To strengthen the affective domain, educators should incorporate ethics and vision into the curriculum beyond a single lecture or course. Case-based discussions, simulations, and interprofessional workshops can help students explore the complex ethical dilemmas associated with AI [35, 37]. By engaging students in conversations about data privacy, algorithmic bias, AI hallucinations, and long-term implications for patient care, educators can foster more nuanced attitudes that transcend rote memorization and encourage critical reflection [36].

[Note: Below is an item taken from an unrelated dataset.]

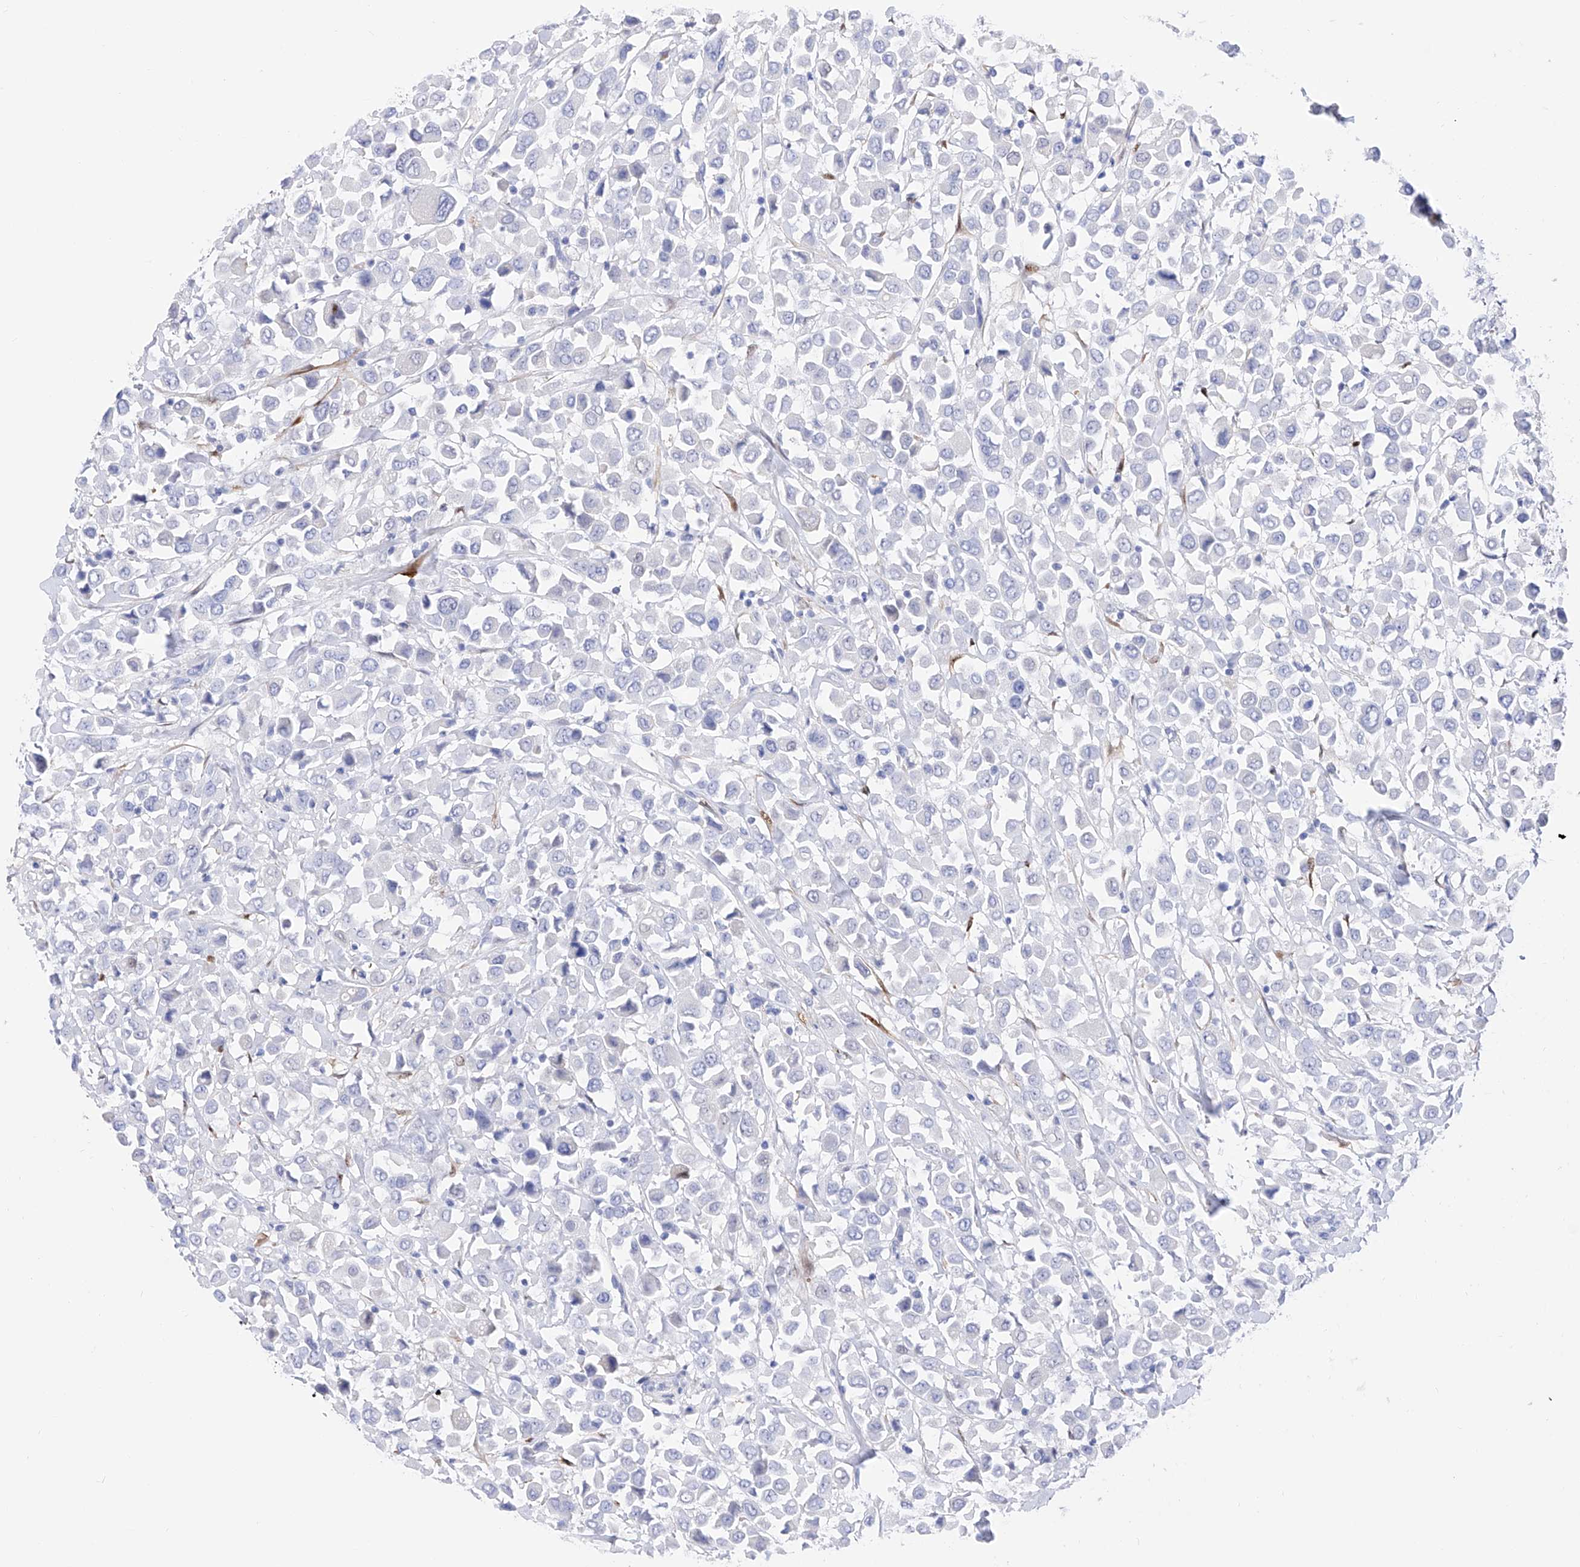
{"staining": {"intensity": "negative", "quantity": "none", "location": "none"}, "tissue": "breast cancer", "cell_type": "Tumor cells", "image_type": "cancer", "snomed": [{"axis": "morphology", "description": "Duct carcinoma"}, {"axis": "topography", "description": "Breast"}], "caption": "A high-resolution histopathology image shows IHC staining of breast cancer (intraductal carcinoma), which demonstrates no significant expression in tumor cells.", "gene": "TRPC7", "patient": {"sex": "female", "age": 61}}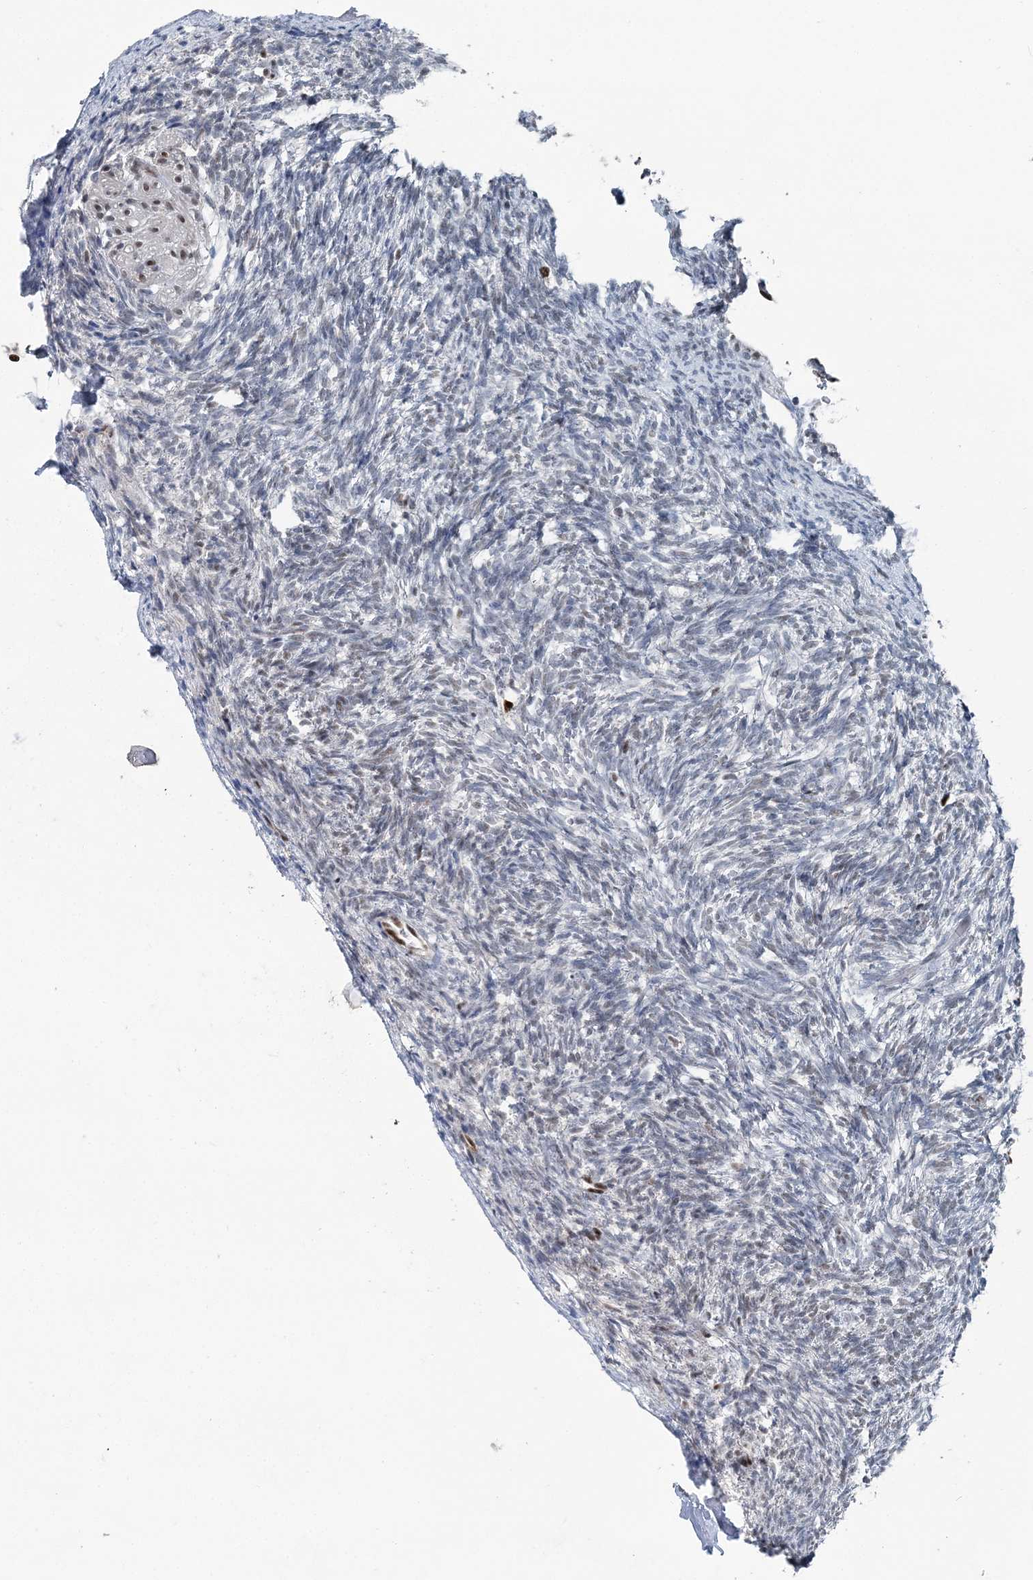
{"staining": {"intensity": "weak", "quantity": ">75%", "location": "nuclear"}, "tissue": "ovary", "cell_type": "Follicle cells", "image_type": "normal", "snomed": [{"axis": "morphology", "description": "Normal tissue, NOS"}, {"axis": "topography", "description": "Ovary"}], "caption": "Weak nuclear staining for a protein is seen in about >75% of follicle cells of normal ovary using immunohistochemistry (IHC).", "gene": "HAT1", "patient": {"sex": "female", "age": 34}}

Psychomotor domain: bridging the gap between theory and practice
Although the cognition and ability scores were moderate, the perception that AI training is inadequate points to gaps in translating theoretical knowledge into hands-on skills [32]. For students to apply their understanding effectively in clinical settings, curricula must include practical exercises, simulations, and opportunities for interprofessional collaboration [3, 33]. Encouraging students to engage with AI tools, analyze clinical scenarios where AI can optimize patient outcomes, and collaboratively work on AI-related projects can advance them through Bloom’s psychomotor domain—from merely knowing what AI is to effectively using it in real-world contexts.
Strengths and limitations
This study is the first to assess AI readiness among a large sample of medical and health sciences students in Saudi Arabia. Using the validated MAIRS-MS instrument enhances the reliability of our findings. We collected data using convenience sampling, a non-probability technique that may introduce selection bias. However, this approach provided us with a unique opportunity to gather data from multiple universities within a reasonable timeframe. Also, the cross-sectional design limits the ability to establish causality between variables and outcomes in this study [38]. Also, reliance on self-reported data may introduce bias due to inaccurate reporting [39], and the English version of the MAIRS-MS scale may limit generalizability of our results [29]. We acknowledge that the alphas for the vision and ethics subscales were on the borderline of acceptability, and we recognize that this may downplay concerns about internal consistency. In the current study, we did not explore alternative factor structures, but we encourage future research to consider this approach to improve scale reliability. It is important to interpret our findings within the context of these statistical limitations. We also advocate for further validation of the MAIRS-MS scale or the development of more robust scales to address these issues in future work. Furthermore, to address these limitations, future research should validate the MAIRS-MS in diverse linguistic settings and Arab cultural contexts. Additionally, incorporating qualitative methods [3] can offer deeper insights, exploring how instructors’ attitudes and students’ perceptions of AI’s influence on healthcare roles shape their readiness. Such investigations will provide a more holistic understanding of how to best prepare medical and health sciences students for an AI-driven future.